▸ **WHAT IS ASKED**:
Put every line of the listing below into a numbered list, dropping any blank lines.

= = = =

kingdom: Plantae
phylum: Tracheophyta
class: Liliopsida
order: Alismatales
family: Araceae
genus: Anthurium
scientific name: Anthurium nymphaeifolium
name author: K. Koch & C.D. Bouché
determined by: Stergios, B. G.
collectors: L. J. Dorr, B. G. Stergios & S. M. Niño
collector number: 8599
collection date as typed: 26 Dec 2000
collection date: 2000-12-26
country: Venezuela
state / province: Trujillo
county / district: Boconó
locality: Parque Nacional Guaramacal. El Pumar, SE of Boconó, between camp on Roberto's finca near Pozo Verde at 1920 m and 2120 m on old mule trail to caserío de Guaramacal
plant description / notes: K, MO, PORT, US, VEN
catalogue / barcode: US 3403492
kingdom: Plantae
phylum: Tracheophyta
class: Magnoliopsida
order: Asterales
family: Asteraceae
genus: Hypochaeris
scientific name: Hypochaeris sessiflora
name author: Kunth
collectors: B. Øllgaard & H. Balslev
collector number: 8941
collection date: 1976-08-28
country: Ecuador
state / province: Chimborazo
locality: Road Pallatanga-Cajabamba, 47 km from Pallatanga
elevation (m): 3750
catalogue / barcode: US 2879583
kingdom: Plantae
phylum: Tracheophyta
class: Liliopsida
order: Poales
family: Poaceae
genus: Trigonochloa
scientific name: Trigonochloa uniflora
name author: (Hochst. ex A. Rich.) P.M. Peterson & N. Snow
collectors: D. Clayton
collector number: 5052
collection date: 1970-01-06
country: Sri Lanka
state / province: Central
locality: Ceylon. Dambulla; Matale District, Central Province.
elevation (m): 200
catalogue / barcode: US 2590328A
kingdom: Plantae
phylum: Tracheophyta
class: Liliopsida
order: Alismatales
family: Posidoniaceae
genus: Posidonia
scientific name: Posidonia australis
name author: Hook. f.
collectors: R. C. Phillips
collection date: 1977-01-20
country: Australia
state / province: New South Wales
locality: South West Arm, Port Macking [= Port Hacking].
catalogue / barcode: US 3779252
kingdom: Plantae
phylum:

= = = =

▸ **TASK OUTPUT**:
1. kingdom: Plantae
2. phylum: Tracheophyta
3. class: Liliopsida
4. order: Alismatales
5. family: Araceae
6. genus: Anthurium
7. scientific name: Anthurium nymphaeifolium
8. name author: K. Koch & C.D. Bouché
9. determined by: Stergios, B. G.
10. collectors: L. J. Dorr, B. G. Stergios & S. M. Niño
11. collector number: 8599
12. collection date as typed: 26 Dec 2000
13. collection date: 2000-12-26
14. country: Venezuela
15. state / province: Trujillo
16. county / district: Boconó
17. locality: Parque Nacional Guaramacal. El Pumar, SE of Boconó, between camp on Roberto's finca near Pozo Verde at 1920 m and 2120 m on old mule trail to caserío de Guaramacal
18. plant description / notes: K, MO, PORT, US, VEN
19. catalogue / barcode: US 3403492
20. kingdom: Plantae
21. phylum: Tracheophyta
22. class: Magnoliopsida
23. order: Asterales
24. family: Asteraceae
25. genus: Hypochaeris
26. scientific name: Hypochaeris sessiflora
27. name author: Kunth
28. collectors: B. Øllgaard & H. Balslev
29. collector number: 8941
30. collection date: 1976-08-28
31. country: Ecuador
32. state / province: Chimborazo
33. locality: Road Pallatanga-Cajabamba, 47 km from Pallatanga
34. elevation (m): 3750
35. catalogue / barcode: US 2879583
36. kingdom: Plantae
37. phylum: Tracheophyta
38. class: Liliopsida
39. order: Poales
40. family: Poaceae
41. genus: Trigonochloa
42. scientific name: Trigonochloa uniflora
43. name author: (Hochst. ex A. Rich.) P.M. Peterson & N. Snow
44. collectors: D. Clayton
45. collector number: 5052
46. collection date: 1970-01-06
47. country: Sri Lanka
48. state / province: Central
49. locality: Ceylon. Dambulla; Matale District, Central Province.
50. elevation (m): 200
51. catalogue / barcode: US 2590328A
52. kingdom: Plantae
53. phylum: Tracheophyta
54. class: Liliopsida
55. order: Alismatales
56. family: Posidoniaceae
57. genus: Posidonia
58. scientific name: Posidonia australis
59. name author: Hook. f.
60. collectors: R. C. Phillips
61. collection date: 1977-01-20
62. country: Australia
63. state / province: New South Wales
64. locality: South West Arm, Port Macking [= Port Hacking].
65. catalogue / barcode: US 3779252
66. kingdom: Plantae
67. phylum:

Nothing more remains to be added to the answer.